Gegnervorschau: 1. FC Heidenheim

In zwei Tagen trifft der SV Sandhausen am 15. Spieltag der 2. Liga auf den 1. FC Heidenheim. Die letzte Begegnung fand heute vor genau einem Monat im DFB-Pokal statt. Nach der herben 0:3-Niederlage an der Brenz soll am Sonntag die Revanche gelingen.

Der Gegner

Am 22. September 2007 saß Frank Schmidt als Nachfolger des zuvor entlassenen Dieter Märkle zum ersten Mal in einem Pflichtspiel auf dem Trainerstuhl des 1. FC Heidenheim, der sich im selben Jahr als eigenständiger Verein vom Heidenheimer SB abspaltete. Damit ist der heute 44-jährige gebürtige Heidenheimer der dienstälteste Trainer im deutschen Profifußball. Als Spieler wechselte er 2003 vom SV Waldhof Mannheim an die Brenz und absolvierte im defensiven Mittelfeld insgesamt 87 Pflichtspiele in der Oberliga Baden-Württemberg, davon auch sechs gegen den SV Sandhausen. Im Juni 2007 bestritt er seine letzte Ligapartie und wechselte somit quasi vom Rasen auf die Trainerbank. Bereits 2008 gelang Schmidt mit seiner Mannschaft der Aufstieg in die Regionalliga Süd und ein weiteres Jahr später in die 3. Liga. 2014 folgte der FCH schließlich dem SV Sandhausen, dem der Aufstieg bereits zwei Jahre früher gelang, ins deutsche Unterhaus.
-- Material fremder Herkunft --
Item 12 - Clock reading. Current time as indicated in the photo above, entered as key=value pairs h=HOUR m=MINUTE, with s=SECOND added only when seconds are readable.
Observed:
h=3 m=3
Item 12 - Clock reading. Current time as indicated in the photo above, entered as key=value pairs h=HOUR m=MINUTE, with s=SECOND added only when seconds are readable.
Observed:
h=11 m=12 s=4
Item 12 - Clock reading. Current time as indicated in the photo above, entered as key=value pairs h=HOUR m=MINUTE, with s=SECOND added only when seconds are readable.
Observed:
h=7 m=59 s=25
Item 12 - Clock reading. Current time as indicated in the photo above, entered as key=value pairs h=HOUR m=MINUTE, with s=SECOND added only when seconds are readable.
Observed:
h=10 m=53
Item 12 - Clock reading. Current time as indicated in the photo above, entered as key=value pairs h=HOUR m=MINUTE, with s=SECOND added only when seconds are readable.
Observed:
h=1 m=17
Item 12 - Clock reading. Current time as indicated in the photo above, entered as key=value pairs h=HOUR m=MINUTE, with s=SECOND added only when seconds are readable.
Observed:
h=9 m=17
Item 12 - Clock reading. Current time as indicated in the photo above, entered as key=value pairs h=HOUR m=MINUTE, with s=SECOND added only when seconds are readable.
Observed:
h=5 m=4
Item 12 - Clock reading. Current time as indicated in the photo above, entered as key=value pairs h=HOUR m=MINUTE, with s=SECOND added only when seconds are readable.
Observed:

Hier befindet man sich mittlerweile in der fünften Saison in Folge und die Zeichen stehen derzeit auf eine sechste. Denn nach 14 Spielen stehen die Heidenheimer mit 20 Punkten auf dem elften Tabellenplatz. Der Vater des Erfolgs, Frank Schmidt, verlängerte erst vor wenigen Wochen seinen Vertrag bis ins Jahr 2023.

Heidenheim aktuell

Doch am vergangenen Sonntag riss für den 1. FC Heidenheim mit der 1:5-Heimniederlage gegen den SC Paderborn eine Serie von insgesamt sechs Zweitligaduellen ohne Niederlage. In dieser Phase trotzte der FCH beispielsweise dem 1. FC Köln und dem 1. FC Union Berlin auswärts jeweils ein 1:1-Unentschieden ab und gewann zudem alle seine Heimspiele. „Wir haben heute das vermissen lassen, was uns zuletzt ausgezeichnet hat: kompaktes und mutiges Verteidigen und frühzeitig die Laufwege aufnehmen“, resümierte Schmidt die Niederlage gegen den Aufsteiger aus Paderborn im Nachgang. Mit Blick auf die nächste Aufgabe am Hardtwald ergänzte er auf der heutigen Pressekonferenz: „In einem Spiel, in dem es für uns, aber vor allem auch für den Gegner, um sehr viel geht, müssen wir uns auf eine intensive Partie mit vielen Zweikämpfen einstellen. Wir müssen viele Dinge wieder viel besser machen.“ Am kommenden Sonntag werden die Gäste also bestrebt sein, wieder an der Leistung vor dem Paderborn-Spiel anzuknüpfen. „[…] Für uns ist es die Möglichkeit, nach der schmerzhaften Niederlage zurück in die Erfolgsspur zu finden.“

Heidenheim und wir

Das Duell zwischen dem 1. FC Heidenheim und dem SV Sandhausen findet am Sonntag bereits zum zweiten Mal in dieser Spielzeit statt: Denn schon in der 2. Runde des DFB-Pokals trafen beide Teams Ende Oktober in der Heidenheimer Voith-Arena aufeinander – mit dem besseren Ende für den FCH (3:0). Aber nicht nur in dieser Begegnung gingen die Brenzstädter nach 90 Minuten gegen den SVS als Sieger vom Platz. In der 2. Bundesliga gewann der FCH nämlich dreimal gegen die Sandhäuser, fünfmal endete eine Begegnung mit einer Punkteteilung. Der letzte Sieg des SVS über die Schmidt-Elf stammt vom 15. August 2009, als die Kurpfälzer in der 3. Liga mit 3:0 gewannen.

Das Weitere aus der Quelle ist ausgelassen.